Nie znam faceta, który na hasło "A może pojedziemy do centrum handlowego po to wszystko?" powiedziałby "Wskakuj, silnik już się grzeje, kochanie". A można to zmienić.
Jak sprawić, żeby zakupy z partnerką i dziećmi nie były męką?
Musisz zadbać o kilka szczegółów, które sprawią, że zakupy całą rodziną staną się przyjemnością.
Twoje nastawienie do wyjścia na zakupy determinuje humory całej rodziny.

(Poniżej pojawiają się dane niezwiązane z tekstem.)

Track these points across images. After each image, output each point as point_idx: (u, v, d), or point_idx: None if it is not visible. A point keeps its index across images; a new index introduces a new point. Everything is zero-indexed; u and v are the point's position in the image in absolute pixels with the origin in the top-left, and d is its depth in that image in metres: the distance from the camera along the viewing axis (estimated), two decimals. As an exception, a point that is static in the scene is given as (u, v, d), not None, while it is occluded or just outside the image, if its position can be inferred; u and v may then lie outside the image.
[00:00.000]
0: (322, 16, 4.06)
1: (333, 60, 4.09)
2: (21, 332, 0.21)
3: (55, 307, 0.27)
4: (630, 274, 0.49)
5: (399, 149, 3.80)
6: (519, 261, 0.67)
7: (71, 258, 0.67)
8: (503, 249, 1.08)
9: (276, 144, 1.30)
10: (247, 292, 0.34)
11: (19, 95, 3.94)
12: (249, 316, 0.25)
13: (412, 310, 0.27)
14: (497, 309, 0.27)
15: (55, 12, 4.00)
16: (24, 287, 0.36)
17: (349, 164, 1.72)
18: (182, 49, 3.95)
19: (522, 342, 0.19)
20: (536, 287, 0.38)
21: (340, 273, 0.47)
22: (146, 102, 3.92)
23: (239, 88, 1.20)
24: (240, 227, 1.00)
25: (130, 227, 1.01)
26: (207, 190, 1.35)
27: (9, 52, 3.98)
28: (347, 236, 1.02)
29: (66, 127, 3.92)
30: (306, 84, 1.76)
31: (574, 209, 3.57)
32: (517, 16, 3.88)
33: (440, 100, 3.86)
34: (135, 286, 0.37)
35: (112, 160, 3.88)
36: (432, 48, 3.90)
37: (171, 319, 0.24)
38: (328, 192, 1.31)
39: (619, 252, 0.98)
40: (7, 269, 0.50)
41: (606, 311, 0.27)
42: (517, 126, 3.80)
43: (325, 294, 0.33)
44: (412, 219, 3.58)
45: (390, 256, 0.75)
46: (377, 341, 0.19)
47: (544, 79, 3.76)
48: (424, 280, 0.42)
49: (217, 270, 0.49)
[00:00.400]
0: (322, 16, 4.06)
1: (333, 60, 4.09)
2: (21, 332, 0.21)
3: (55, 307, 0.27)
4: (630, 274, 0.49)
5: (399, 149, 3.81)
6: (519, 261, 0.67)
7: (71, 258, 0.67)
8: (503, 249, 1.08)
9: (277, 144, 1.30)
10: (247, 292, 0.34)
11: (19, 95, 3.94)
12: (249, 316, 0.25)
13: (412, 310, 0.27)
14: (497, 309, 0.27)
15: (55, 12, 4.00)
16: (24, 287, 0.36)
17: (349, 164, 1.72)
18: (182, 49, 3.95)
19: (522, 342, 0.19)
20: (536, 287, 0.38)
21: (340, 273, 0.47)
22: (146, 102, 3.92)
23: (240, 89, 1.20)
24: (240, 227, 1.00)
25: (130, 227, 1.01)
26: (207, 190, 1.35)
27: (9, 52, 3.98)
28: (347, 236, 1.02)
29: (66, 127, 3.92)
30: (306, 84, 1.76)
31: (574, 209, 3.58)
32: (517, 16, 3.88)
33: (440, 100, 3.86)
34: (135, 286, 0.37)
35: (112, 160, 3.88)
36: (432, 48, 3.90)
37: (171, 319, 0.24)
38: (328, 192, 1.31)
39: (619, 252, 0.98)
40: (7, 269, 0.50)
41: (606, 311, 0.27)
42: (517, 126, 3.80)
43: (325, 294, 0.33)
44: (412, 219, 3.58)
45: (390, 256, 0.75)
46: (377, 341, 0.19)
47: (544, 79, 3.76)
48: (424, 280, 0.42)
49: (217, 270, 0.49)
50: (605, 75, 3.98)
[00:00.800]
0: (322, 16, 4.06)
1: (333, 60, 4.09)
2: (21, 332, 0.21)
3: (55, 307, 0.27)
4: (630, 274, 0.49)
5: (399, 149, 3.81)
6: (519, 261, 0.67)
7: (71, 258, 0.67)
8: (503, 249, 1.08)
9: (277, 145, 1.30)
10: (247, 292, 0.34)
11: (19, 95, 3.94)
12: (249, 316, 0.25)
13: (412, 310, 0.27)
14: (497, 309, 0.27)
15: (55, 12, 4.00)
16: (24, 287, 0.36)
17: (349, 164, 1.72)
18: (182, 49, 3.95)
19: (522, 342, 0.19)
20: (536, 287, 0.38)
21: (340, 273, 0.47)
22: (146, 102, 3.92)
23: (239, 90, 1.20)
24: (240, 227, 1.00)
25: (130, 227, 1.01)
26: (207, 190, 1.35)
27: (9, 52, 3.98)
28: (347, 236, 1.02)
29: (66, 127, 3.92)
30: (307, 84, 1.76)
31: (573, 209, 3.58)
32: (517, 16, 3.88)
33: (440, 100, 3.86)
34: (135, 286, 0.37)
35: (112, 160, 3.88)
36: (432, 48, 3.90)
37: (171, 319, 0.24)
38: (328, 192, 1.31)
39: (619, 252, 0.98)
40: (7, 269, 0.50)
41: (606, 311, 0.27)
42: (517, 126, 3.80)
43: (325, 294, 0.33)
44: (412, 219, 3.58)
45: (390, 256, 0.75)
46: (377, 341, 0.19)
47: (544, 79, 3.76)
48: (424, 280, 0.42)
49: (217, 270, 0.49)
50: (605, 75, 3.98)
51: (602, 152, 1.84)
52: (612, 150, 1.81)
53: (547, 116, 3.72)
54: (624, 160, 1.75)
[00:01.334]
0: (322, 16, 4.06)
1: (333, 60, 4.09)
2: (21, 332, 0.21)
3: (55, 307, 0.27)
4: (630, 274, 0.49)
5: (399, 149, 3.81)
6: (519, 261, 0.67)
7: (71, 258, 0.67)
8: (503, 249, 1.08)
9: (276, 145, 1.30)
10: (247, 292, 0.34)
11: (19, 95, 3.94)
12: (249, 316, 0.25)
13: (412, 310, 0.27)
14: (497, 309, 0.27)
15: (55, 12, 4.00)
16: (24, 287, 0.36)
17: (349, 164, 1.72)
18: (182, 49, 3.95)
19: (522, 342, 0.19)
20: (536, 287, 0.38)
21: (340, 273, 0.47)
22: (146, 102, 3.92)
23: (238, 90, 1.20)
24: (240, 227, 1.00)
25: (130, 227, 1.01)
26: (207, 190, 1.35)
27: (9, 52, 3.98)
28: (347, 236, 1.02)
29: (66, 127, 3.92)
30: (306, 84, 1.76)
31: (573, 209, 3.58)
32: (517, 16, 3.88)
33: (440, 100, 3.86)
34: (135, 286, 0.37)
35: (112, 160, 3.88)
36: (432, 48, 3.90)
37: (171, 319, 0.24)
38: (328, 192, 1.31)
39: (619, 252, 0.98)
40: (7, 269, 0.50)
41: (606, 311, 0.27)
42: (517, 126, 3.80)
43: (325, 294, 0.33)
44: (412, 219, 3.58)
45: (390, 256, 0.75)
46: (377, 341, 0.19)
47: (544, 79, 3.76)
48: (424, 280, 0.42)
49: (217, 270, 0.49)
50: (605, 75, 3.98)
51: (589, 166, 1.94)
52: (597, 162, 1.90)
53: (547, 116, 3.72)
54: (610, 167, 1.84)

Zadbaj o swój brzuchCzłowiek głodny, człowiek zły. Niezależnie czy kobieta, czy mężczyzna. Odczuwający burczenie w brzuchu kupujący burczy również na zewnątrz.

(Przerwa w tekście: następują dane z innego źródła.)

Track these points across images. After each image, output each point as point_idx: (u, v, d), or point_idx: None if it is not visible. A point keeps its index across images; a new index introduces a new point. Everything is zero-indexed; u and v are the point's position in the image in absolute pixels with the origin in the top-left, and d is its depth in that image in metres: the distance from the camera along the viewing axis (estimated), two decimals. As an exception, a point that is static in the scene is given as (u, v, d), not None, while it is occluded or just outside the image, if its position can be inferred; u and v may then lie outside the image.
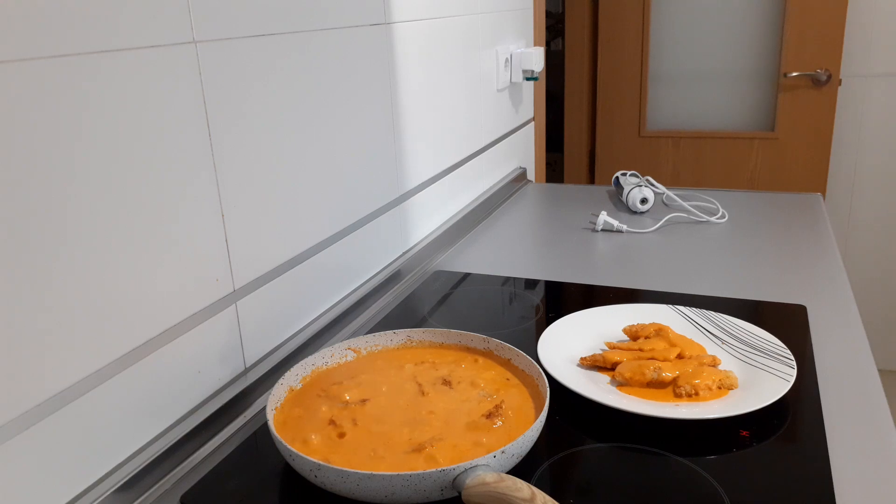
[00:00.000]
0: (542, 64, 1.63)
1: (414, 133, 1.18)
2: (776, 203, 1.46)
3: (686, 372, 0.77)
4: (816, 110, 2.53)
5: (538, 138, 1.91)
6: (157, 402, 0.70)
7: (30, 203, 0.56)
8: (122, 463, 0.67)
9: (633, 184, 1.45)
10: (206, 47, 0.72)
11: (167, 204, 0.69)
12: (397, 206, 1.15)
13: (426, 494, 0.60)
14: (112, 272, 0.64)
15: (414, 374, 0.79)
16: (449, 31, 1.28)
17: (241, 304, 0.81)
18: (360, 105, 1.01)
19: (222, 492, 0.66)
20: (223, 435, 0.76)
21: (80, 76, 0.59)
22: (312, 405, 0.73)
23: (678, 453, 0.68)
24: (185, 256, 0.72)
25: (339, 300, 1.00)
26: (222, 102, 0.75)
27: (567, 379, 0.77)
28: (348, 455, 0.65)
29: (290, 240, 0.88)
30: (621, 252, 1.24)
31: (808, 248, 1.21)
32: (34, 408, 0.57)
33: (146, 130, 0.66)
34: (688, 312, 0.93)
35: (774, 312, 0.97)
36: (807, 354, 0.85)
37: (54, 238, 0.58)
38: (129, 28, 0.63)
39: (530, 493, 0.56)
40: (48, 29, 0.56)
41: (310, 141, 0.90)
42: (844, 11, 2.41)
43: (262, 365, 0.84)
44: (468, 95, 1.39)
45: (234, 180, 0.78)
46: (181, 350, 0.73)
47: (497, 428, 0.69)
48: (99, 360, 0.63)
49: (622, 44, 2.72)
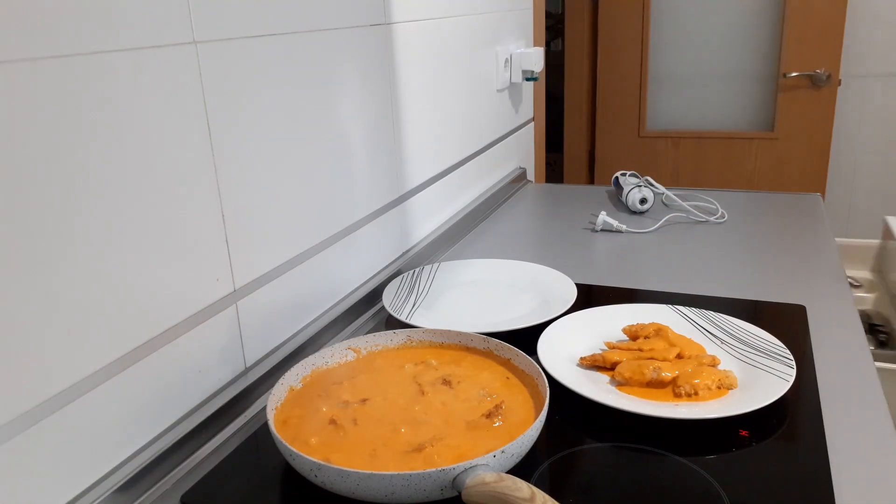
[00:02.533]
0: (541, 64, 1.63)
1: (414, 133, 1.18)
2: (776, 203, 1.46)
3: (685, 372, 0.77)
4: (816, 110, 2.54)
5: (538, 138, 1.91)
6: (158, 401, 0.70)
7: (30, 203, 0.56)
8: (122, 463, 0.67)
9: (633, 184, 1.45)
10: (206, 47, 0.72)
11: (167, 204, 0.69)
12: (397, 205, 1.15)
13: (426, 494, 0.60)
14: (112, 272, 0.64)
15: (414, 374, 0.79)
16: (449, 32, 1.28)
17: (241, 304, 0.81)
18: (360, 105, 1.01)
19: (222, 492, 0.66)
20: (223, 435, 0.76)
21: (80, 76, 0.59)
22: (313, 405, 0.73)
23: (678, 453, 0.68)
24: (186, 256, 0.72)
25: (339, 300, 1.00)
26: (222, 102, 0.75)
27: (567, 379, 0.77)
28: (348, 455, 0.65)
29: (290, 240, 0.88)
30: (621, 252, 1.24)
31: (808, 248, 1.21)
32: (34, 407, 0.58)
33: (146, 130, 0.66)
34: (687, 312, 0.93)
35: (774, 312, 0.97)
36: (806, 354, 0.85)
37: (54, 238, 0.58)
38: (129, 28, 0.63)
39: (530, 492, 0.56)
40: (48, 29, 0.56)
41: (310, 140, 0.90)
42: (844, 11, 2.41)
43: (262, 365, 0.84)
44: (468, 96, 1.39)
45: (234, 180, 0.78)
46: (181, 350, 0.73)
47: (497, 428, 0.69)
48: (99, 359, 0.63)
49: (622, 44, 2.72)
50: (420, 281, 1.09)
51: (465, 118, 1.39)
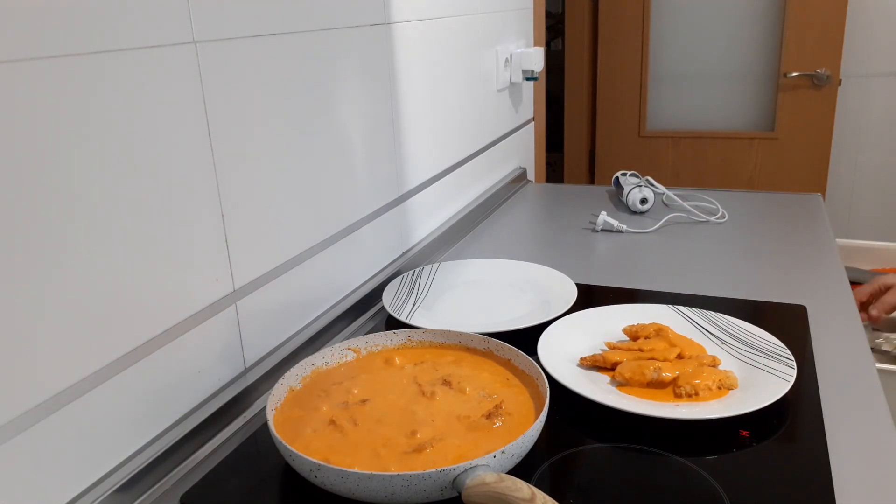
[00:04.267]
0: (542, 64, 1.63)
1: (414, 133, 1.18)
2: (776, 203, 1.46)
3: (686, 372, 0.77)
4: (816, 110, 2.53)
5: (538, 138, 1.91)
6: (158, 401, 0.70)
7: (29, 203, 0.56)
8: (122, 463, 0.67)
9: (633, 184, 1.45)
10: (206, 47, 0.72)
11: (167, 204, 0.69)
12: (397, 205, 1.15)
13: (426, 494, 0.60)
14: (112, 272, 0.64)
15: (414, 374, 0.79)
16: (449, 31, 1.28)
17: (241, 304, 0.81)
18: (360, 104, 1.01)
19: (222, 492, 0.66)
20: (223, 435, 0.76)
21: (80, 76, 0.59)
22: (312, 405, 0.73)
23: (678, 453, 0.68)
24: (185, 256, 0.72)
25: (339, 300, 1.00)
26: (222, 102, 0.75)
27: (567, 379, 0.77)
28: (348, 455, 0.65)
29: (290, 240, 0.88)
30: (621, 252, 1.24)
31: (808, 248, 1.21)
32: (34, 408, 0.57)
33: (146, 130, 0.66)
34: (688, 312, 0.93)
35: (774, 312, 0.97)
36: (807, 354, 0.85)
37: (54, 238, 0.58)
38: (129, 28, 0.63)
39: (530, 493, 0.56)
40: (48, 29, 0.56)
41: (310, 141, 0.90)
42: (844, 11, 2.41)
43: (262, 365, 0.84)
44: (468, 95, 1.39)
45: (234, 180, 0.78)
46: (181, 350, 0.73)
47: (497, 428, 0.69)
48: (99, 359, 0.63)
49: (622, 44, 2.72)
50: (420, 281, 1.09)
51: (465, 118, 1.38)
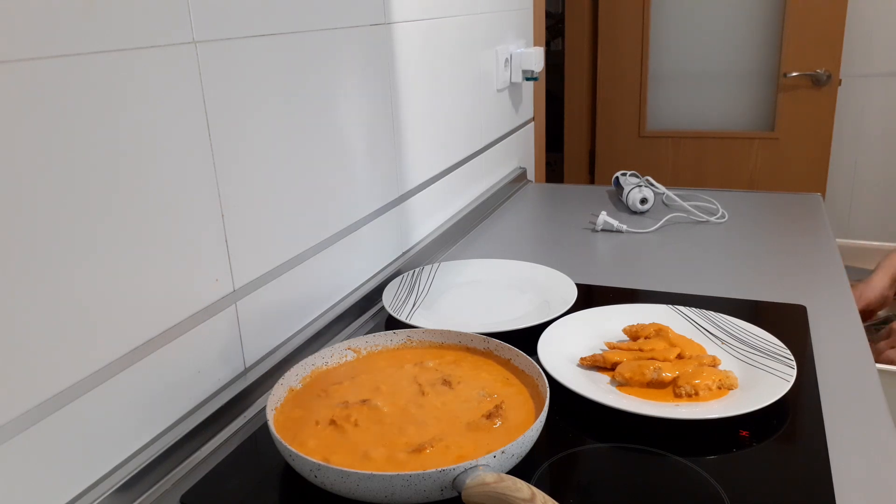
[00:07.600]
0: (541, 64, 1.63)
1: (414, 133, 1.18)
2: (776, 203, 1.46)
3: (686, 372, 0.77)
4: (816, 110, 2.53)
5: (538, 138, 1.91)
6: (157, 402, 0.70)
7: (29, 203, 0.56)
8: (122, 463, 0.67)
9: (633, 184, 1.45)
10: (206, 47, 0.72)
11: (167, 204, 0.69)
12: (397, 205, 1.15)
13: (426, 494, 0.60)
14: (112, 272, 0.64)
15: (414, 374, 0.79)
16: (449, 31, 1.28)
17: (241, 304, 0.81)
18: (360, 104, 1.01)
19: (222, 492, 0.66)
20: (223, 435, 0.76)
21: (80, 76, 0.59)
22: (312, 405, 0.73)
23: (678, 453, 0.68)
24: (185, 256, 0.72)
25: (339, 300, 1.00)
26: (222, 102, 0.75)
27: (567, 379, 0.77)
28: (348, 455, 0.65)
29: (289, 240, 0.88)
30: (621, 252, 1.24)
31: (808, 248, 1.21)
32: (34, 408, 0.57)
33: (146, 130, 0.66)
34: (688, 312, 0.93)
35: (774, 312, 0.97)
36: (807, 354, 0.85)
37: (54, 238, 0.58)
38: (128, 28, 0.63)
39: (530, 493, 0.56)
40: (47, 29, 0.56)
41: (310, 140, 0.90)
42: (844, 11, 2.41)
43: (262, 365, 0.84)
44: (468, 95, 1.39)
45: (234, 180, 0.78)
46: (181, 350, 0.73)
47: (497, 428, 0.69)
48: (99, 359, 0.63)
49: (622, 44, 2.72)
50: (420, 281, 1.09)
51: (465, 118, 1.38)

Twoje nerwy mogą się nieostrożnie napiąć, jeśli nie dostarczysz sobie paliwa. Na szczęście w centrach handlowych jest wiele miejsc, w których kupisz coś do ręki i wrzucisz na ruszt.
Ta upierdliwa muzyka
Każda w innym sklepie, inna na korytarzu, komentarze, promocje, zagubieni właściciele auta. W czasie przebywania w tym ciągłym chaosie łatwo o szaleństwo.
Weź ze sobą swój własny zestaw słuchawkowy lub stopery. Przycisz ten hałas, a będziesz mógł dłużej wytrzymać. A gesty i mimika twojej partnerki, tak dobrze ci znane, i tak odczytasz bezbłędnie.
Kup bilet do kina
Istnieje szansa, że jeśli nie ograniczysz czasowo wypadu do sklepu, partnerka będzie chciała zajrzeć to jeszcze jednego butiku, który przeleje twoją czarę goryczy.
Kup bilety do kina np. na 16 i powiedz, że już nie możecie, bo nie zdążycie na seans. A tu jeszcze popcorn do kupienia, miejsca po ciemku do znalezienia.
Kino pozwoli wam też się zrelaksować i zapomnieć o drobnych nieuprzejmościach, których się wobec siebie dopuściliście w czasie tournée po galerii.
Znajdź dla siebie zajęcie
A może wcale nie jesteś jej potrzebny? Byłeś tylko kierowcą, a ona teraz ma swój plan na zwiedzanie centrum. Upewnij się, a potem zorganizuj sobie czas. Nie musicie przecież chodzić po tych samych sklepach. Idź do elektronicznego, na siłownię czy drogerii, a ona własnym szlakiem.
Macie ze sobą dzieci? Super. Na górze widziałeś salę zabaw, ty je tam zabierzesz, a ona będzie miała czas, żeby spokojnie wszystko po przymierzać. Rozmiary dzieciaków też zna, więc niech zgarnie i koszulki dla nich.
Nie jęcz
Twoje nastawienie do wyjścia na zakupy ustawia całą rodzinę. "A tatuś nie cierpi, kiedy chodzimy na zakupy. My też nie chcemy".
I tak zostaniesz tam zaciągnięty. I dzieciaki też. Więc po co wychodzić na starcie ze zwiędłą miną? Spróbuj pomyśleć o tym, jako o przygodzie. Choć wydaje ci się, że centrum handlowe to miejsce pełne nudnych, poważnych ludzi, to może być całkiem fajnym placem zabaw.
Wszystkie sklepy meblowe, wnętrzarskie mają wybór zabawek dla dzieciaków, którymi można bawić się na miejscu. W niektórych centrach można wypożyczyć wózki-samochody dla dzieci. Zróbcie wyścig! Tylko uważajcie na przechodniów.
A jak jesteś sam, zajdź do sklepu, do którego nigdy nie zaglądałeś. Salon gier planszówkowych? Sam ty w sklepie z klockami? Luksusowe zegarki? Poczuj radość z kręcenia się po sklepie. Ona istnieje. Inaczej czemu kobiety spędzałyby tam tyle czasu?